Der Fall ist eigentlich klar: Wie viele andere Arbeitnehmer, haben auch Lehrerinnen und Lehrer das Recht, für ihre Anliegen auf die Strasse zu gehen. Das bestätigt auch der Kanton Aargau.
In einem Brief an alle Schulen hält Volksschulleiter Christian Aeberli fest: «Die Lehrpersonen und Schulleitungen haben das Recht, an einer Kundgebung teilzunehmen und ihre Arbeit für die Teilnahme [...] niederzulegen.» Die Kundgebung gelte aber nicht als Arbeitszeit, hält Aeberli fest. Die Lehrer müssten diese Zeit kompensieren.
Dessen ungeachtet versucht nun die Schulpflege der grossen Gesamtschule Aarau ihren Lehrern die Teilnahme an der Protestaktion zu erschweren.
Richtiger Unterricht nicht nur Betreuung
In einer schriftlichen Stellungnahme hält die Aarauer Schulpflege fest, dass es während der Demonstration «keinen flächendeckenden Unterrichtsausfall» geben dürfe, und dass «die Organisation allfälliger Betreuungsdienste [...] entfällt.» Aarauer Lehrer dürften nur an der Kundgebung teilnehmen, wenn ihre Schüler von anderen Lehrpersonen der Schule Aarau unterrichtet würden, schreibt die Schulpflege. Eine anderweitige Betreuung sei gar nicht erlaubt, heisst es aus Lehrerkreisen.
Diese Weisung und Handhabung stösst auf Kritik: «Damit überschreitet die Schulpflege Aarau ihre Kompetenz», sagt Manfred Dubach, Geschäftsführer des aargauischen Lehrerinnen- und Lehrerverbandes (alv). «Jede Lehrperson, die das will, hat das Recht an der Kundgebung teilzunehmen.» Das werde in Aarau nun faktisch unterbunden.
Zwar sind die Schulen laut Kanton dazu verpflichtet, die Kinder während der Kundgebung zu betreuen. Dies müsse aber nicht zwingend schulischer Unterricht sein, heisst es auf Nachfrage beim Kanton. Ein «adäquates Betreuungsangebot» reiche für den Nachmittag der Kundgebung durchaus, präzisiert Christian Aeberli. Die Kinder müssten im Sinne der Eltern beaufsichtigt sein, falls die Lehrperson abwesend ist.
(K)ein Widerspruch?
Die Aarauer Schulpflege nahm auf Nachfrage nicht weiter Stellung zu den Vorwürfen.
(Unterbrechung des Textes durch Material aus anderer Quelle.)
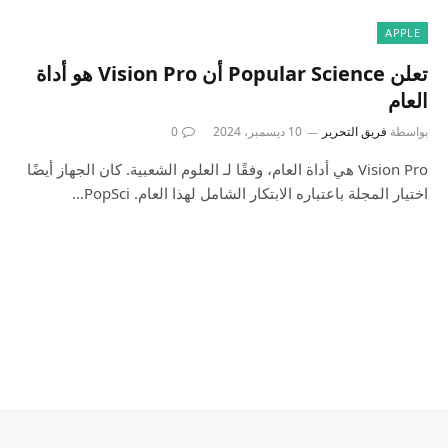
APPLE
تعلن Popular Science أن Vision Pro هو أداة
العام
بواسطة
فريق التحرير
10 ديسمبر، 2024
0
Vision Pro هي أداة العام، وفقًا لـ العلوم الشعبية. كان الجهاز أيضًا
اختيار المجلة باعتباره الابتكار الشامل لهذا العام. PopSci…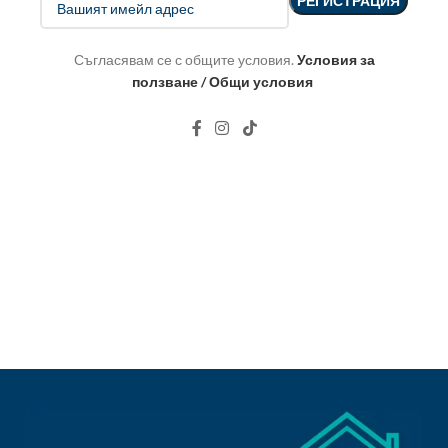
Съгласявам се с общите условия.
Условия за
ползване / Общи условия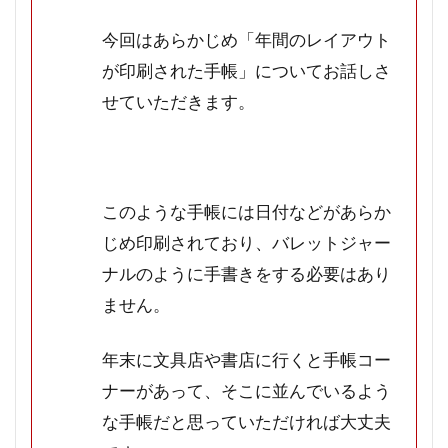
今回はあらかじめ「年間のレイアウト
が印刷された手帳」についてお話しさ
せていただきます。
このような手帳には日付などがあらか
じめ印刷されており、バレットジャー
ナルのように手書きをする必要はあり
ません。
年末に文具店や書店に行くと手帳コー
ナーがあって、そこに並んでいるよう
な手帳だと思っていただければ大丈夫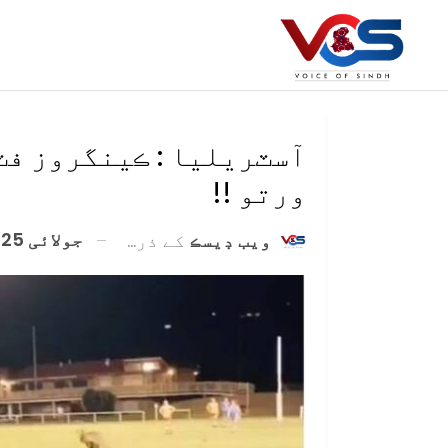
آسٽريليا : ڪينگروز فٽ
ورتو !!
جولائی 25, 2020
ويب ڊيسڪ
کے ذریعہ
Man verlange eine Stellvertretung, wenn ein Lehrer an die Kundgebung wolle, damit sei alles gesagt, und es sei auch alles richtig so. Das sei auch kein Widerspruch zu der vom Kanton vorgeschlagenen Vorgehensweise, heisst es bei der Schulpflege.
Einen Widerspruch gibt es trotzdem: Offizielle Unterstützung erhält die Protestkundgebung am 8. November nämlich vom Verband aller Aargauer Schulpflegepräsidentinnen und -präsidenten (VASP), der sich auch gegen Bildungsabbau wehrt. Dass eine einzelne Schulpflege die Teilnahmemöglichkeiten der Lehrpersonen einschränkt, sei falsch, heisst es auf Anfrage.